Percebemos que a postura do magistrado é tão infeliz quanto a finalidade da lei da prisão temporária: a averiguação – sim, não custa nada lembrar que a própria prisão temporária é conhecida por ser uma maquiagem da famigerada prisão para averiguação, não mais admitida pela Carta Magna.
É, portanto, equivocada, ilegal e inconstitucional, não apenas tal modalidade de prisão, mas, sobretudo, a postura do juiz. Como podemos chamar a ilegalidade da ilegalidade? Suprailegalidade? Foi justamente o erro que o magistrado cometeu, aliás, mais um equívoco, como pondera Rômulo Moreira:
Mais um erro (?) grosseiro do Juiz Moro. Já são inúmeros!

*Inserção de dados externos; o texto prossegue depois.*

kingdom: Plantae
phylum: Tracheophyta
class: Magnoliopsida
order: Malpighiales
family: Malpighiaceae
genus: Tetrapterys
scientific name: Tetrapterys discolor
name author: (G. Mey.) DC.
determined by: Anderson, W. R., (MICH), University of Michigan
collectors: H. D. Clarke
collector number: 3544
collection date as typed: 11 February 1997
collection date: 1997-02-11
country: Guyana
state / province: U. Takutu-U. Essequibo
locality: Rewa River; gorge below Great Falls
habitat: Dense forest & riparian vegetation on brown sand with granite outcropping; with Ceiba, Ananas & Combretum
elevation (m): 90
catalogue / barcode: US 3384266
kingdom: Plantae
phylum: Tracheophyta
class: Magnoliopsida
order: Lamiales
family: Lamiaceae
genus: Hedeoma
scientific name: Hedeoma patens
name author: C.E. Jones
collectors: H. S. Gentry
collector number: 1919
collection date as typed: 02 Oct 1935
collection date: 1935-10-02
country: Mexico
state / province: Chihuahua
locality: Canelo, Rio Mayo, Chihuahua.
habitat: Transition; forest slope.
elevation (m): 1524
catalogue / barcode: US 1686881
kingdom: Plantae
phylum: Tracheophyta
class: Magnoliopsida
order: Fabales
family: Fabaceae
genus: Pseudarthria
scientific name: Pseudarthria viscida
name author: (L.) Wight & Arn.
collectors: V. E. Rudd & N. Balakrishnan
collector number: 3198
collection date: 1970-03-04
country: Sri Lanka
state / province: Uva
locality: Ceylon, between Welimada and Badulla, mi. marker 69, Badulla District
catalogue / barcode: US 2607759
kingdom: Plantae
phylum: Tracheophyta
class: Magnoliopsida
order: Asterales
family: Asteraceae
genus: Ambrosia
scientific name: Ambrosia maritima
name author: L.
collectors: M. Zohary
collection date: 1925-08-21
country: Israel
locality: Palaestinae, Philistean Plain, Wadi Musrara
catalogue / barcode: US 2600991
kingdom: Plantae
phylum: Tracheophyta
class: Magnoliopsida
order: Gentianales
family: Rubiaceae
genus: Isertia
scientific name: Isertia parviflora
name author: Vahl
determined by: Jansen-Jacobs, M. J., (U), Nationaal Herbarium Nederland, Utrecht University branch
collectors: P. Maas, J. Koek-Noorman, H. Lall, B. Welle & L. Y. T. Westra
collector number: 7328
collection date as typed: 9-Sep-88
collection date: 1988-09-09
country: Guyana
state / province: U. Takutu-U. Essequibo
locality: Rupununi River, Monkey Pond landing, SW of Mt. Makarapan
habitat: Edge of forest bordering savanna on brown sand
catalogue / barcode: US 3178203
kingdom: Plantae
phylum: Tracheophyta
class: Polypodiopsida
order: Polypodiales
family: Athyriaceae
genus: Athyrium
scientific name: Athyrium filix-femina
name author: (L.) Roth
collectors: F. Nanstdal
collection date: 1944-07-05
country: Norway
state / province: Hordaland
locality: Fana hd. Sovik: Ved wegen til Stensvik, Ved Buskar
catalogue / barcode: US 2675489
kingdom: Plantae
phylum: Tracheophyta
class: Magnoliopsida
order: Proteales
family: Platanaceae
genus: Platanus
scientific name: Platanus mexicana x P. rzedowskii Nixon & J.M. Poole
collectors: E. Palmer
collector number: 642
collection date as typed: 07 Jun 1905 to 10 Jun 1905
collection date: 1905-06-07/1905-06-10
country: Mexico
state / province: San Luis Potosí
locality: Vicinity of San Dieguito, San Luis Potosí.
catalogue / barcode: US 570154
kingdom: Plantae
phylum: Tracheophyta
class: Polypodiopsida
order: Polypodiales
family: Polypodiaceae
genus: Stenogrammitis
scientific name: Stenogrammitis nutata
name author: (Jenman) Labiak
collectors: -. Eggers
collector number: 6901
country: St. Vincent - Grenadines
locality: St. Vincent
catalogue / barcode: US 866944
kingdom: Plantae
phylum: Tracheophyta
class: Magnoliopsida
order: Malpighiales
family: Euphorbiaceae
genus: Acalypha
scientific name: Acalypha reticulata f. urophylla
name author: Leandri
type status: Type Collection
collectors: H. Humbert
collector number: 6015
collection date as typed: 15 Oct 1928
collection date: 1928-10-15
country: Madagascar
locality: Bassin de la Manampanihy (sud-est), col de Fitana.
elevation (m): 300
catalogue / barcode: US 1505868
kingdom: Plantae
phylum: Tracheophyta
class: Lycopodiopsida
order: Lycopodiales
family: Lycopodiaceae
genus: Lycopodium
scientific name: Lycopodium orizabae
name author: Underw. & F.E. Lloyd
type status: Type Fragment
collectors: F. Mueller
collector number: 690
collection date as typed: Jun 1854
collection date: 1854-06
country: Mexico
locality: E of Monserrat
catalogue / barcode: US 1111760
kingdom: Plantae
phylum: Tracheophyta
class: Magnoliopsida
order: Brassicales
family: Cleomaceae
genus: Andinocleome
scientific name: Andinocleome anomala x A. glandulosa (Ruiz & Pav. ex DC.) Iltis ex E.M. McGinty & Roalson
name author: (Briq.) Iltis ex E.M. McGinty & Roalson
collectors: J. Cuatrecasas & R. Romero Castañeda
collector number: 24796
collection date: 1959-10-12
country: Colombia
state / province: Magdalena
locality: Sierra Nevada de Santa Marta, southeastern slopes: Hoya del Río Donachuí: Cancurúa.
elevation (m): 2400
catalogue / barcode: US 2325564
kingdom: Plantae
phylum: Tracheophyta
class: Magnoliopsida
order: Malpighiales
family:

A Lei nº. 7.960/89, que trata da prisão temporária, é de uma clareza absurda ao impor que a prisão temporária só pode ser decretada em face da representação da autoridade policial ou de requerimento do Ministério Público. Aliás, no primeiro caso, o Juiz, antes de decidir, obrigatoriamente deve colher o parecer do Ministério Público. Neste sentido, confira-se o art. 2º. da referida lei.
Aliás, creio que se fosse dada a oportunidade de mil acadêmicos de Direito interpretar tal dispositivo (qualquer que fosse o método hermenêutico utilizado), um o faria no sentido de que é possível a decretação da prisão temporária de ofício, isto é, sem que tenha havido um pedido expresso, seja do Ministério Público, seja do Delegado de Polícia. Sim, afinal de contas, dentre todos, sempre haverá um estúpido!
Estamos diante de outra decisão do juiz ao arrepio da lei, afrontando direitos e garantias fundamentais previstos na Constituição Federal; mas há quem o defenda, asseverando que os fins justificam os meios. Será então que a liberdade não vale mais nada? Nem a legalidade?
O QUE ENSINAR SOBRE PRISÕES CAUTELARES?
O que eu posso ensinar sobre prisões cautelares? O que posso esperar dos nossos juízes e acusadores? Percebemos dos dois casos citados acima que, no Brasil, vale tudo: vale decretação de prisão cautelar não prevista em lei, vale proposta claramente inconstitucional por parte do órgão que deveria ser fiscal da lei, vale estabelecer critérios para aceitação de delação premiada de acordo com a conveniência de quem investiga e não em razão de seu conteúdo, veracidade e indispensabilidade para as investigações e vale ainda violar frontalmente a lei para se prender.
Afinal, o que é a liberdade diante do que se deseja?